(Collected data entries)
* * * *

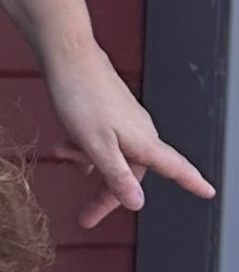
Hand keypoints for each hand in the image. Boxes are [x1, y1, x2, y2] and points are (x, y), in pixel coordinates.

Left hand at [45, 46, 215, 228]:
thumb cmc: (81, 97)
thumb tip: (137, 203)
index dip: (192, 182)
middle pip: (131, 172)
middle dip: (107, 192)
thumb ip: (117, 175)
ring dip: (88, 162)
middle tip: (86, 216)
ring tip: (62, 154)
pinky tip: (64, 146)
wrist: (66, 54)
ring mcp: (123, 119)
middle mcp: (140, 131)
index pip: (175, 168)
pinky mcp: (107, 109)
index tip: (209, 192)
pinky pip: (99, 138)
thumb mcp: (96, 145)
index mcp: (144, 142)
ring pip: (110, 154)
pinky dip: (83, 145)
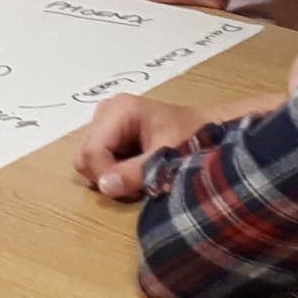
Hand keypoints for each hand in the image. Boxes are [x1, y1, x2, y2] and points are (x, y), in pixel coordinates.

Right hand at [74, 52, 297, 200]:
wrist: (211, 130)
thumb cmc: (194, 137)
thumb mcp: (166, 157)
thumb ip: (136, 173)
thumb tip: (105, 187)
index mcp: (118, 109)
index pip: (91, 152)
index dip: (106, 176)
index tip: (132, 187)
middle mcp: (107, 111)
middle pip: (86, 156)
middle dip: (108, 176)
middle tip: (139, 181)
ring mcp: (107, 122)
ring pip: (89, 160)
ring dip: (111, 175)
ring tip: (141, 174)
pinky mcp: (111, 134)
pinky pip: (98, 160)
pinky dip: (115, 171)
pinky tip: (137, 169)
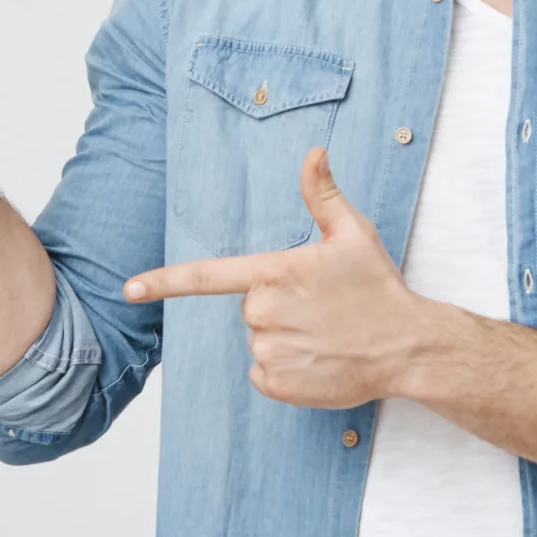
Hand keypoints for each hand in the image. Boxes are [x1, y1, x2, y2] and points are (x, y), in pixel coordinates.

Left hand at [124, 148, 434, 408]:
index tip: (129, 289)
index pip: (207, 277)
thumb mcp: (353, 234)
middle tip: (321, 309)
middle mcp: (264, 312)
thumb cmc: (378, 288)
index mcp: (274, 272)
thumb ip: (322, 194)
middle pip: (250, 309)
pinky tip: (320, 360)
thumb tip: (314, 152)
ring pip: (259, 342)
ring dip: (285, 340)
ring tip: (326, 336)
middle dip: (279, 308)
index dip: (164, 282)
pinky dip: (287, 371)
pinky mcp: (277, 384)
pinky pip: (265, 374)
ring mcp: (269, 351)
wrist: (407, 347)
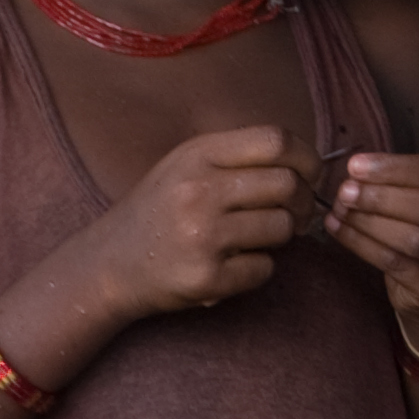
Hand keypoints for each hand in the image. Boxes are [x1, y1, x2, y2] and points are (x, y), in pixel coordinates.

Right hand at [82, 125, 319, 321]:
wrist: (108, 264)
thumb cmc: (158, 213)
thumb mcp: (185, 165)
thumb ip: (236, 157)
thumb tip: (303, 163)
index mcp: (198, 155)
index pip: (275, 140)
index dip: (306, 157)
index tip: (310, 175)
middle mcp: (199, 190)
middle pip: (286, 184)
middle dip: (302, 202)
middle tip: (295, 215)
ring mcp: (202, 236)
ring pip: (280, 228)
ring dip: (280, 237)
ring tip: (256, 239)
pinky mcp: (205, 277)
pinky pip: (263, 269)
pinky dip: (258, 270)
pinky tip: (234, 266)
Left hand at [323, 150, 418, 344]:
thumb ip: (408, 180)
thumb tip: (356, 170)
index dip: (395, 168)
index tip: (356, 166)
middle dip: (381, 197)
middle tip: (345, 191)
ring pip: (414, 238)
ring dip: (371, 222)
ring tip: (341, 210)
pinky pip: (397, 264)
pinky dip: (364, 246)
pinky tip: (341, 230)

* * * *

Write out again exactly the lines from the start of the data above through the line containing "pinky pip: (265, 374)", inclusive, excluding any pictures.

Hand keypoints for each hand in the image. Boxes are [x1, y1, x2, y2] and points are (x, y), in pixel coordinates.

Left hand at [45, 46, 215, 228]:
thumb cmc: (81, 97)
thumb tip: (137, 203)
index dip: (192, 182)
middle pip: (131, 172)
middle dip: (107, 192)
thumb ip: (117, 175)
ring dip: (88, 162)
middle tip: (86, 216)
ring tip: (62, 154)
pinky tip: (64, 146)
wrist: (66, 54)
ring mcp: (123, 119)
middle mcp: (140, 131)
index pip: (175, 168)
pinky mcp: (107, 109)
index tip: (209, 192)
pinky pip: (99, 138)
thumb mcp: (96, 145)
index mcp: (144, 142)
ring pip: (110, 154)
pinky dip: (83, 145)
Hand keypoints for each hand in the image. Boxes are [x1, y1, x2, y2] and points are (x, y), in pixel coordinates.

Right hand at [74, 52, 297, 200]:
wrist: (211, 130)
thumb cmc: (194, 137)
thumb mcp: (166, 157)
thumb ip: (136, 173)
thumb tip: (105, 187)
index mcp: (118, 109)
index pip: (91, 152)
index dip: (106, 176)
index tip: (132, 187)
middle mcp: (107, 111)
middle pip: (86, 156)
middle dip: (108, 176)
middle tip: (139, 181)
ring mcp: (107, 122)
ring pip: (89, 160)
ring dip: (111, 175)
ring tip: (141, 174)
pinky mcp: (111, 134)
pinky pip: (98, 160)
pinky dip: (115, 171)
pinky tip: (137, 169)
Hand keypoints for each hand in the image. Boxes are [x1, y1, x2, y2] and points are (x, y), in pixel coordinates.

Left hand at [124, 148, 434, 408]:
index tip: (129, 289)
index pip: (207, 277)
thumb mcp: (353, 234)
middle tip: (321, 309)
middle mcp: (264, 312)
thumb cmc: (378, 288)
index mcp: (274, 272)
thumb ip: (322, 194)
middle pip: (250, 309)
pinky tip: (320, 360)
thumb tip: (314, 152)
ring pip: (259, 342)
ring dip: (285, 340)
ring tip: (326, 336)
middle dip: (279, 308)
index dip: (164, 282)
pinky dip: (287, 371)
pinky mcp: (277, 384)
pinky pip: (265, 374)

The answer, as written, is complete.